Stored in a database, animal movement data from the WHL site can then be accessed in an emergency, providing an “immediate” response to a foreign animal disease while “significantly” enhancing disease containment capacity, and cutting the associated risks, the government said.
The project is meant to provide the capability to contain an outbreak in one of the two zones, so in the “unlikely event “of an outbreak, product from the other zone is “safe and ready for consumption in domestic and international markets,” the government said in a release Saturday.
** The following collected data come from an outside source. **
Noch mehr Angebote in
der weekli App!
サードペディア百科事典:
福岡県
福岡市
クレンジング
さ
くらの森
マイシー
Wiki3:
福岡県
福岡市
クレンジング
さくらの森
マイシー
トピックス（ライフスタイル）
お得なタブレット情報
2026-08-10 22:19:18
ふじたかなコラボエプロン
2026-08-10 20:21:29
With this funding, the West Hawk Lake facility will shift from a pilot project to a “24/7 fully operational facility with the ability to track and control movement in case of an emergency where response time is critical.”
“West Hawk Lake is a vital point that links Western and Eastern Canada,” federal Public Safety Minister Vic Toews, the MP for that region of southeastern Manitoba, said in the government’s release. “Monitoring this access point will help us to ensure we’re able to keep Canadian livestock healthy and productive.”
The coalition on May 5 posted a contract job opening for a “field associate,” to provide producers with on-site assessments of their ability to meet WHL zoning needs; to log and code data as needed for the WHL database; and to follow up with producers, if necessary, among other duties.
CIFSI, which will fund the site’s move to 24/7, is delivered nationally by Agriculture and Agri-Food Canada and includes support programs for traceability infrastructure and food safety system development.